Each woman is or was a pioneer in her own right. Their lessons have inspired me to become more, push harder, and to relentlessly pursue my own goals, even when I’m not feeling my best.

I compiled this list in no particular order - I feel that each person has influenced me equally.


Frida Kahlo is in the center of this photo.
Frida Kahlo is in the center of this photo. | Source

Frida Kahlo (1907 – 1954)

Frida Kahlo was a woman who suffered polio when she was quite young. She recovered but in her late teens she was riding on a bus when it was t-boned by another car. She suffered multiple fractures, including several in her spine. A piece of an iron bar impaled her, going through her pelvis. She survived, but spent a year in bed, enduring intense pain and her movement was severely restricted by casts that covered almost her entire body.

She had to do something while lying there, so her family installed a mirror above her bed. She began to paint self-portraits. Her renditions were at once striking and revealing – it was as if her soul bore its way onto the canvas.

Later on, once she was able to walk again, she happened to meet Diego Rivera, a muralist. They began a long relationship, but his influence helped her to rise as a prominent artist in her own right.

Kahlo suffered intense physical and emotional pain throughout her life. But she never gave up painting. She essentially told her life's story in her artwork and the world began to "read."

When she found out that she couldn’t have children, and suffered a horrific miscarriage, she poured herself into her paintings. They embodied her suffering and people could relate to them.

How Kahlo Has Influenced Me

I have always loved art and painting. For a few years, I started doing self-portraits because in doing so, I had to reckon with myself. Because Frida had to look at herself just as she was, I, too, looked at myself as I was. She influenced my artwork in other ways. She was Latina and I have Latina roots. She loved colors – I love using colors.

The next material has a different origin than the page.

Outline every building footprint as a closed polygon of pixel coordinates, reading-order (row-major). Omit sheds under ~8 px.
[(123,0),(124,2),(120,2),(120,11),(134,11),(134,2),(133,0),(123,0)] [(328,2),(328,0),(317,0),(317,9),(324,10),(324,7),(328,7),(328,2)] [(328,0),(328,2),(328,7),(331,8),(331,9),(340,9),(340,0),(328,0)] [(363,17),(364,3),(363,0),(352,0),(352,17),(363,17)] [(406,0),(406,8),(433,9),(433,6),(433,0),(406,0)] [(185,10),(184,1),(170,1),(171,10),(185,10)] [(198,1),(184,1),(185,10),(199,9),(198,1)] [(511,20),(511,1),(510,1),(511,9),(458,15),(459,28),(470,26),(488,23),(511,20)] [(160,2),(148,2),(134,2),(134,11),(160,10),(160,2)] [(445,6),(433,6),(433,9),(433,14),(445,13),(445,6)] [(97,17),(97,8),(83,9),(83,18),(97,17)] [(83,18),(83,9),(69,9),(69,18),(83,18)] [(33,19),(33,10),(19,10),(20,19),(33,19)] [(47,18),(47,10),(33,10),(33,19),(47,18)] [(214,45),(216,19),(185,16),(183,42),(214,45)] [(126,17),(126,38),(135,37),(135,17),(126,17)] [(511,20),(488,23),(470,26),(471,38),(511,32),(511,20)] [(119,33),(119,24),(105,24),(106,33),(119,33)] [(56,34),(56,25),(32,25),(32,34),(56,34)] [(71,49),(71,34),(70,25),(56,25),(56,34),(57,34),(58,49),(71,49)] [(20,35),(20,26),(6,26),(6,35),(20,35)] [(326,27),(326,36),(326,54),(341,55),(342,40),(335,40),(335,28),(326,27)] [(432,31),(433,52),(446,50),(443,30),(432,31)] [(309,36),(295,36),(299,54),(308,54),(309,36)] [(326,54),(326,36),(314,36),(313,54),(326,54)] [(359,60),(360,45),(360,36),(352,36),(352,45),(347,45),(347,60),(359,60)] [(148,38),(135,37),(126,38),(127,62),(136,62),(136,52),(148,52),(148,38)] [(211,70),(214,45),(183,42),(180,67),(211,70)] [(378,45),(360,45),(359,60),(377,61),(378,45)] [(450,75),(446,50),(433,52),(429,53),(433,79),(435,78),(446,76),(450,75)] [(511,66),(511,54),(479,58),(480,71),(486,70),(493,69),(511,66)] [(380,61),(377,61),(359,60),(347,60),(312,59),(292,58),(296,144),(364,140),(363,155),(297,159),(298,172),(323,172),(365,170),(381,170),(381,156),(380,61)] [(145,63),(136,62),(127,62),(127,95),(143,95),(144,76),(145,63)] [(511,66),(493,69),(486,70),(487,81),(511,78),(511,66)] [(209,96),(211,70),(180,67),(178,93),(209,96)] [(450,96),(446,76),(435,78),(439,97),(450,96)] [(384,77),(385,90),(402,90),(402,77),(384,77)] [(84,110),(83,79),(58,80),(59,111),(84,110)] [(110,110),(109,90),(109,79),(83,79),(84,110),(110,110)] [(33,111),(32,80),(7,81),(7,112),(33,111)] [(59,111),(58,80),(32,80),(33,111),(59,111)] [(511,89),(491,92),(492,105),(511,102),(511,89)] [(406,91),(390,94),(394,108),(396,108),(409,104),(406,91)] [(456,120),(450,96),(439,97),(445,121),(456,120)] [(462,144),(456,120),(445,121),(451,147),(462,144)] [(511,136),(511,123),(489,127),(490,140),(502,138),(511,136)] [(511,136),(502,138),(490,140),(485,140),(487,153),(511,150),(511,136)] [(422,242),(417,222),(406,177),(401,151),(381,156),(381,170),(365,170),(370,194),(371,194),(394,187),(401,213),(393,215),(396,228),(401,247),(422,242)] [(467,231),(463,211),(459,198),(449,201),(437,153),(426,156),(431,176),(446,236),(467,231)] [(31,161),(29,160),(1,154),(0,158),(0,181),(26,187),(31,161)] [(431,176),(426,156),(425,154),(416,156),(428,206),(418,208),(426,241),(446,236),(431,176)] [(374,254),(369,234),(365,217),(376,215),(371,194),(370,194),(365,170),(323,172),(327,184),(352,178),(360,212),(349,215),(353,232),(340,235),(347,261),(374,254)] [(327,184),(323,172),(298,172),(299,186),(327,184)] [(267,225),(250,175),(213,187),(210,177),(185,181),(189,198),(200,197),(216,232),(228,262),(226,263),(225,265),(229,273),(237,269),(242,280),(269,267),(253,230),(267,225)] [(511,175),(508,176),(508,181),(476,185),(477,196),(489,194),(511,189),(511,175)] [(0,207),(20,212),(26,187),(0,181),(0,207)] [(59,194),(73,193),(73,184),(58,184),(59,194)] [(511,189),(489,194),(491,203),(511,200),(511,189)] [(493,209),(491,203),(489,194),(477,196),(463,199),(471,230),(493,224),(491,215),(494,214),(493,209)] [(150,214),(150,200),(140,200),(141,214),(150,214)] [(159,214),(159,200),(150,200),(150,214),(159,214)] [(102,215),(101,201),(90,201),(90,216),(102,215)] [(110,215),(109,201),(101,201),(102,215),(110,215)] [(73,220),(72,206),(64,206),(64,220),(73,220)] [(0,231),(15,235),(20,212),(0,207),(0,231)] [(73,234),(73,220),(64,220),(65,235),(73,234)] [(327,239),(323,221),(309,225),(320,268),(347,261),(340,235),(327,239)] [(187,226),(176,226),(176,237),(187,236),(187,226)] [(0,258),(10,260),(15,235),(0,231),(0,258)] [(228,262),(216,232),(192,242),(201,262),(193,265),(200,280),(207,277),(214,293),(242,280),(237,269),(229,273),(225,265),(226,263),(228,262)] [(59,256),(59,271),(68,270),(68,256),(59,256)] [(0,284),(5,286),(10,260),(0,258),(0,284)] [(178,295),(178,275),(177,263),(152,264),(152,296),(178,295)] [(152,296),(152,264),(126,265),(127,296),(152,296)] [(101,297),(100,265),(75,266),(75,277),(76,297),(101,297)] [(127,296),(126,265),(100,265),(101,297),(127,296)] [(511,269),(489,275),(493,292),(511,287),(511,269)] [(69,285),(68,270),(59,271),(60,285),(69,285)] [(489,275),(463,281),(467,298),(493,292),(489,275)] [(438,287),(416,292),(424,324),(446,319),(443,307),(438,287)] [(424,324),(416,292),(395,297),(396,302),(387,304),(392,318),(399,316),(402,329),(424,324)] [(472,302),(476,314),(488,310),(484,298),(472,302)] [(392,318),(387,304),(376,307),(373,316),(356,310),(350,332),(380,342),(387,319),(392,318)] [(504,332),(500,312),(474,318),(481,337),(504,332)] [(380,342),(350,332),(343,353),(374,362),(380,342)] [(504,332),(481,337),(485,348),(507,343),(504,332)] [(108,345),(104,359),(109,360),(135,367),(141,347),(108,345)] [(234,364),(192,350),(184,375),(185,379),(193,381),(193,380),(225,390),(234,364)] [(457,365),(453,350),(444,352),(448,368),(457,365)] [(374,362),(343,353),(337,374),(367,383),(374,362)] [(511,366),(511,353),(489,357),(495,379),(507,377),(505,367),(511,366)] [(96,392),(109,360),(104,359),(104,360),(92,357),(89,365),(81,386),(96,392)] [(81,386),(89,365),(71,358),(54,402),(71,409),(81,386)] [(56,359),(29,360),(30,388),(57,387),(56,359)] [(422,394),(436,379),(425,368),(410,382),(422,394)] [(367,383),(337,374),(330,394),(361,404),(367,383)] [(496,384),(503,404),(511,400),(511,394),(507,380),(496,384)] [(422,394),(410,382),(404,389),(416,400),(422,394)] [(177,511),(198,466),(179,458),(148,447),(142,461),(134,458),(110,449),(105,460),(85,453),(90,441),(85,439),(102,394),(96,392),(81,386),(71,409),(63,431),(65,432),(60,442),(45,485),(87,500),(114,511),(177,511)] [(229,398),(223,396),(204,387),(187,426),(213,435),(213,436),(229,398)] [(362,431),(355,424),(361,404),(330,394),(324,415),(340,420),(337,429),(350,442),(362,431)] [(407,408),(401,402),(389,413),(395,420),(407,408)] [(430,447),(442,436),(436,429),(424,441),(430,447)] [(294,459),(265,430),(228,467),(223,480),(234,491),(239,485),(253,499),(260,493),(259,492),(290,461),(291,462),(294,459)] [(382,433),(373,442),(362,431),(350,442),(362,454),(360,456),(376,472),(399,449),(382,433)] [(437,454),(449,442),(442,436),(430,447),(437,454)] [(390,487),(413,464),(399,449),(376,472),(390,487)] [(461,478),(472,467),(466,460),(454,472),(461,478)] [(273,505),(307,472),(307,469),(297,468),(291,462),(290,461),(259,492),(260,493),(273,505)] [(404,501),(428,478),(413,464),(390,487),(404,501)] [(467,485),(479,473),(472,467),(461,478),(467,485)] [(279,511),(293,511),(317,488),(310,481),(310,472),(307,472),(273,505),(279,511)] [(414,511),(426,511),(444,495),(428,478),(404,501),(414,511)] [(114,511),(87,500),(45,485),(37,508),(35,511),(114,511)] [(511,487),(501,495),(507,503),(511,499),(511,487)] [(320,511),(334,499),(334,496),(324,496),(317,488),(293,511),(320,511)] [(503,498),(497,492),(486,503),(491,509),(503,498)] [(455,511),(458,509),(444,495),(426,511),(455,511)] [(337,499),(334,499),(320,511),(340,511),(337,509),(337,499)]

She had an imperfect body and I have an imperfect body.

Though I don’t paint self-portraits currently, it was Kahlo’s influence that deepened my appreciation for art and forced me to look at and accept myself exactly as I am – and to be proud of it.

This was a self-portrait I completed in 2006.  I have Frida Kahlo's influence to thank for it.  Its dimensions: 16" x 16" acrylic on canvas.
This was a self-portrait I completed in 2006. I have Frida Kahlo's influence to thank for it. Its dimensions: 16" x 16" acrylic on canvas. | Source

Emily Dickinson (1830 – 1886)

Emily Dickinson was an accomplished poet. She came from Amherst, MA, a small rural town at the time. Her father was quite religious and only allowed his children to read the Bible. Emily’s older brother often swiped books from his school and let his sisters secretly read them.

Emily attended Mount Holyoke Seminary for about a year, but then returned home. She was a religious person in her own way, but organized religion confounded her.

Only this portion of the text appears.